Hadia now lives in Lebanon. “Last summer I was alone,” she said. “I was very ill. I fell to the ground due to high blood pressure, losing my memory. I gave the keys to my house to the neighbor, just in case. If I were strong, or if my husband was with me, I would not have a problem, but I am old and weak. My children have gone. One daughter flew from Lebanon to Egypt, then made it across the water to Italy. It took six days. My second daughter, Suad, arranged transport for her from Italy to Austria. From Austria she went to Sweden, where she stayed. Their brother, Bassel, left the country by plane. He was arrested in the Netherlands. He was trying to reach his sister in Austria, but he did not succeed.”
Hadia’s family has attempted to get their mother out of Lebanon. They hired an expensive lawyer, but he only took their money without helping. Hadia applied for a Schengen Visa several times, but each time was refused on account of her Palestinian passport.

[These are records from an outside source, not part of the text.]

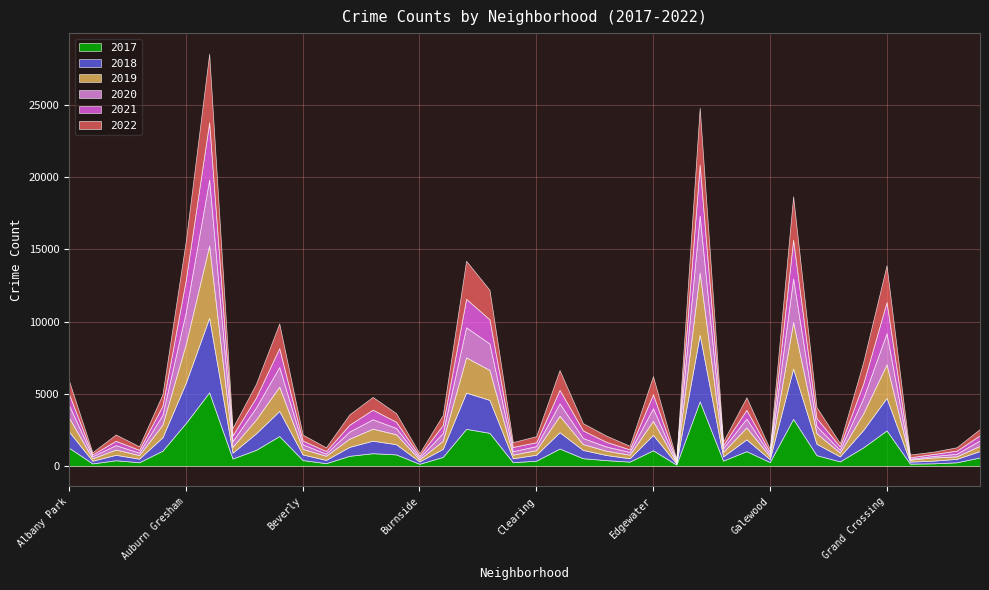

What is the sum of the 2018 values at Galewood and Boystown?

425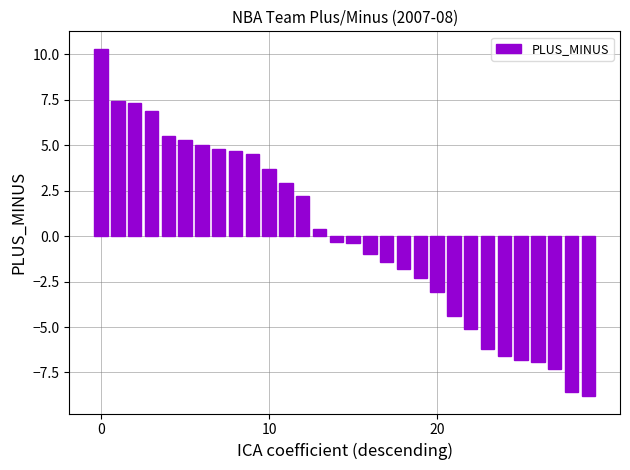

How many data points are above 0?

14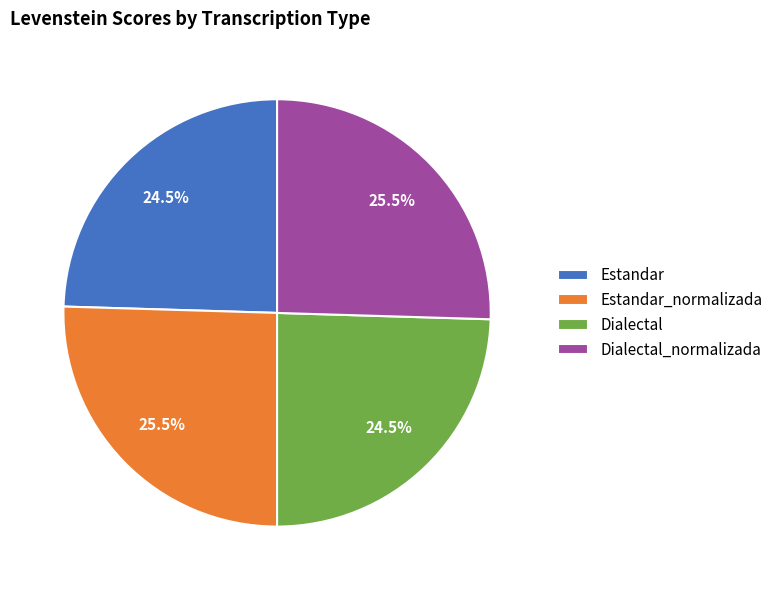

Does Dialectal account for over 50% of the chart?

No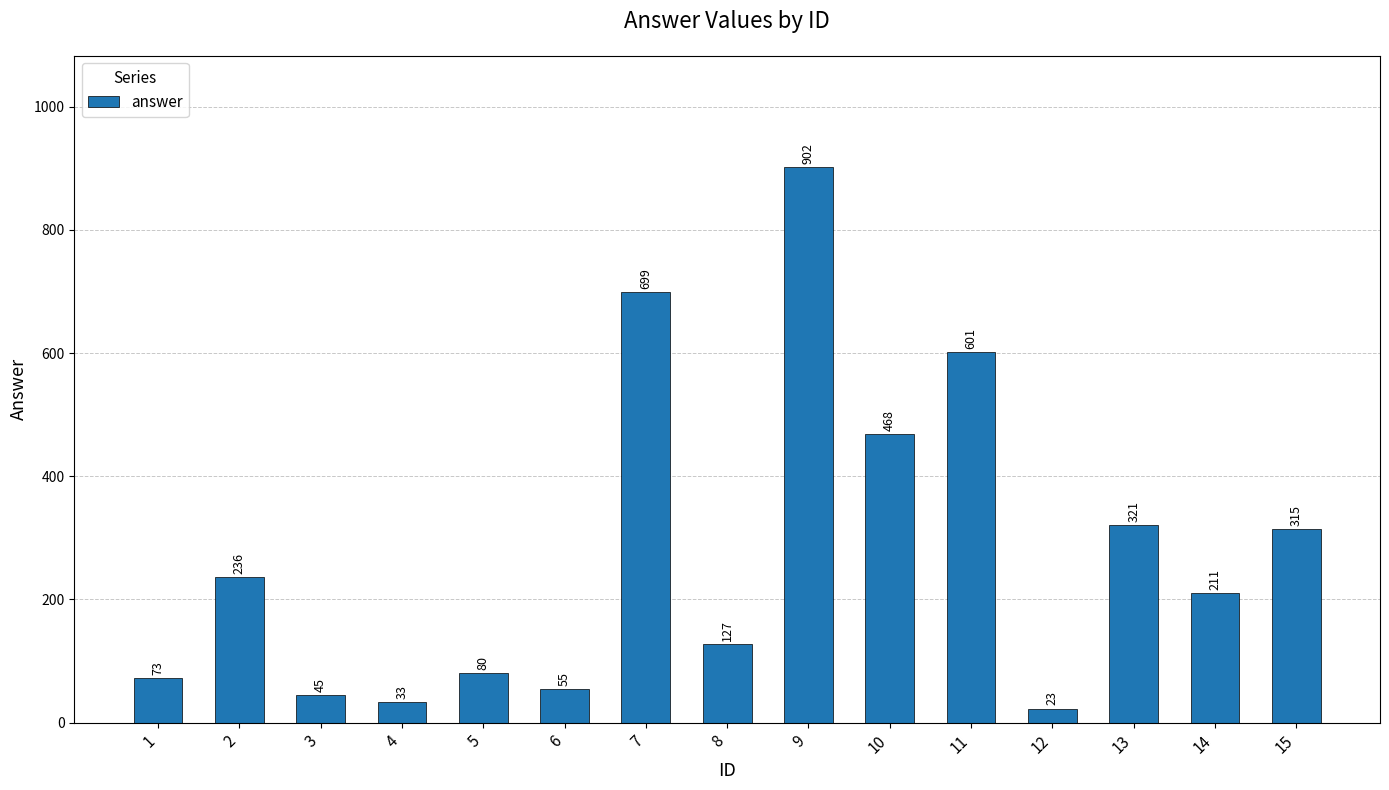

What is the ratio of the value at 7 to the value at 8?

5.5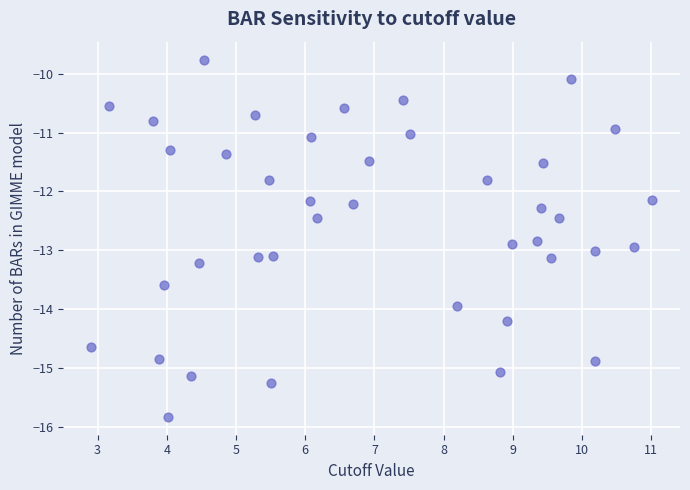

What is the range of Y values (max minus min)?

6.1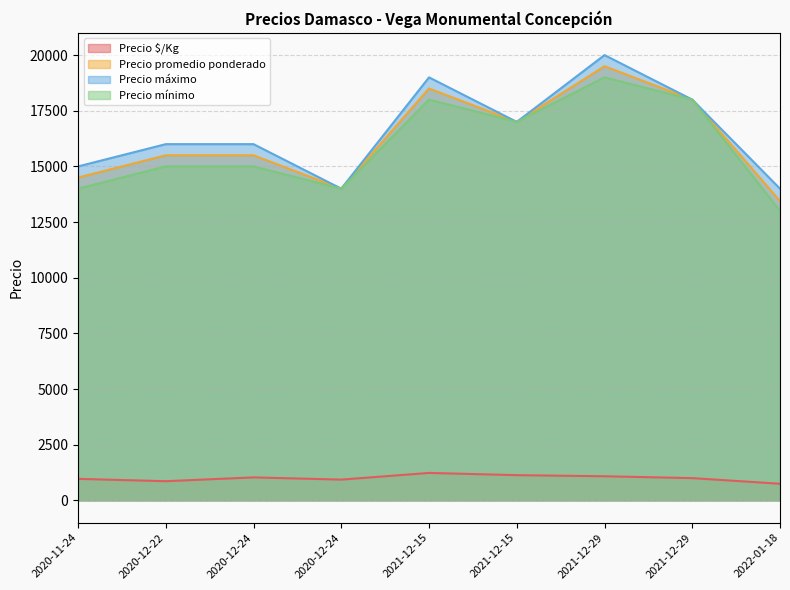

The Precio promedio ponderado series shows 13444 at 2022-01-18. True or false?

True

“My husband’s parents died at sea on a journey from Palestine to Jordan when he was three months old. Drowned. Many decades later, history came full circle. On September 6, 2014, my husband drowned in the Mediterranean Sea aboard a ship carrying 200 Palestinians. The sinking was apparently connected to a Mossad attack. The route of his journey was from Syria through Egypt to Gaza. That night he called me. It was our last conversation.”